His outside shot was not good enough to keep defenders honest and stop them from sagging off to prevent him from driving to the basket.
“I wasn’t really a shooter,” Abrams said. “I was scared to shoot the ball last year. This year, everyone is pushing me to shoot the ball more. I got in the gym over the offseason, worked on it a lot.
“It makes it easier to get to the basket when they have to respect my shot.”
While he is still most dangerous when he’s driving to the basket, Abrams’ shot is respectable now and that makes him even tougher to stop.
“His 3-point shooting still needs improvement but it’s gotten a lot better,” Eisenhower coach Neil Miguez said. “He’s super athletic. He’s 5-foot-10 and he can get up and dunk. He really gave us a boost last year, and then he trained hard all offseason to get better.”
Abrams is leading Eisenhower (9-13) in just about every statistical category. He’s averaging 21 points, 9.0 rebounds, 3.0 assists, 2.5 steals and 1.0 blocked shot.
“Nine rebounds a game is pretty impressive for a 5-foot-10 guard and he gets one block a game too, which is ridiculous,” Miguez said. “He’s doing everything for us.

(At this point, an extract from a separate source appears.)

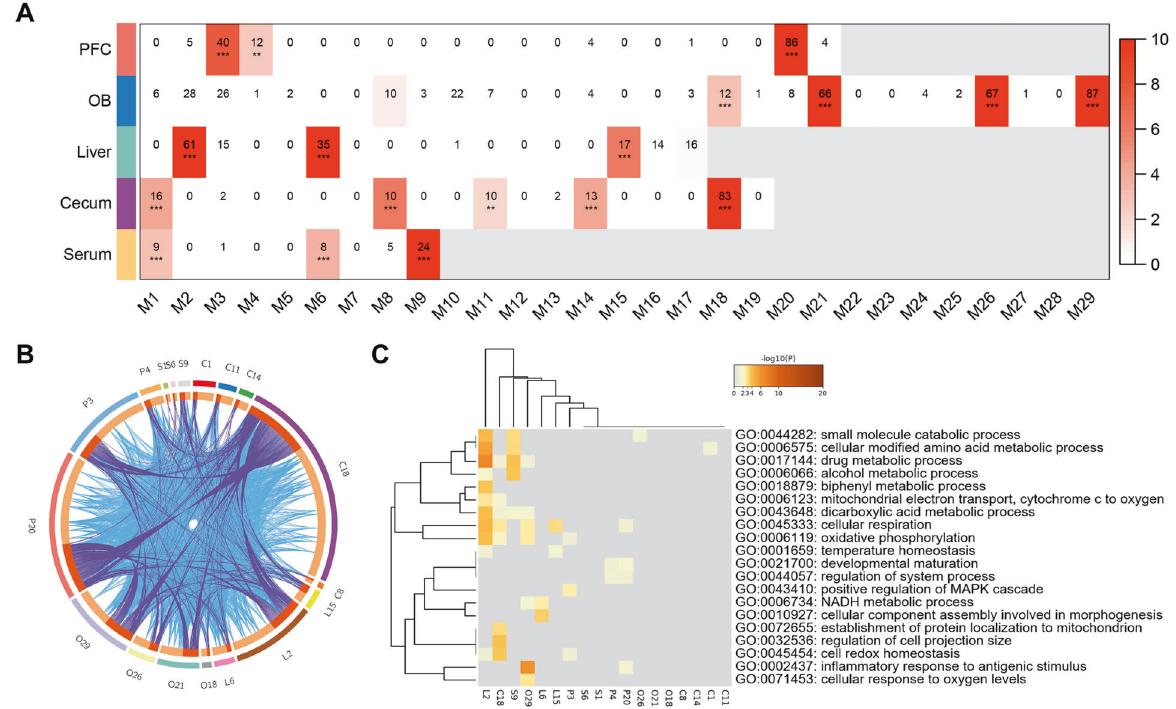
Fig. 3 DE proteins and microbiota-related coexpression modules. A Matrix summarizes enrichment of DE proteins in coexpression modules for each tissue. The signi fi cance of enrichment ( − log10 (BH-corrected p value), one-sided Fisher ’ s exact test) is scaled by color intensity. BH- corrected ** p < 0.01, *** p < 0.001. B Circos plot shows overlapped proteins in modules from PFC, OB, liver, cecum, and serum. The outside arcs of circus plot represent each module, and the inside arcs represent the proteins in each module. Dark orange represents the proteins that appear in multiple module and light orange represents proteins that are unique to that module. Purple links indicate the overlapped proteins among modules, and blue links indicate the functional overlap among modules. C GO enrichment analysis for 18 microbiota-related modules. The heatmap cells are colored by the p values of representative GO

“Every team we play is face guarding him or doing a diamond-and-one against him, and he’s still putting up these numbers.”
Abrams had a plan to get tougher going into his junior season so he could do some of the dirty work for the Cardinals.
“I was working out, lifting weights, getting my legs right,” Abrams said. “For my size, it’s pretty hard to get rebounds over tall defenders. It takes hustle, speed and determination.
“Don’t underestimate me because of my size.”
Abrams started playing basketball when he was 5 years old, with his love for the game unleashed after seeing an ad in the newspaper.
“I saw something about a rec league, and I asked my mom and dad if I could sign up,” Abrams said. “The first time I woke them up on a Saturday and told them I had a game, they were surprised. They didn’t realize I had the basketball talent.”
Now, Abrams’ talent is on full display. Miguez sees it every day. In fact, Abrams makes him think about a former NBA MVP from Chicago.
“I don’t want to say he’s like Derrick Rose, but he reminds me of that in just the way he plays,” Miguez said. “He gets to the hole. He’s so explosive that he goes up and gets bumped and it doesn’t mess with his shot. He’s just super athletic.”
Overcoming adversity: Despite losing leading scorer Xavier Sulaiman to injury and struggling in late December, Oak Lawn (14-6) is on a six-game winning streak and has not lost in 2023.
Sulaiman, who had been out since mid-December with a knee injury, briefly returned for the Jan. 13 game against Lemont but reinjured the knee.
Oak Lawn coach Jason Rhodes confirmed Sulaiman will have surgery soon and is out for the season.
The Spartans, though, won that Lemont game without him and have stayed hot ever since.
“Our wins haven’t been the most pretty, but I’d rather win and learn than lose and learn,” Rhodes said. “Our guys have done a good job pulling off some of these close games.”
Ayham Salah and Corey Lee have led Oak Lawn in scoring, while Rhodes credited Robert Wagner for being the team’s “glue guy.”
Viking conquest: Homewood-Flossmoor’s 70-69 overtime upset of Bloom on Saturday marked the first huge win for new coach Jamere Dismukes.
Seniors Vincent Davis and Jahlil Birchette have emerged as key leaders for the Vikings (14-8), who have won four straight.
Steve Millar is a freelance reporter for the Daily Southtown.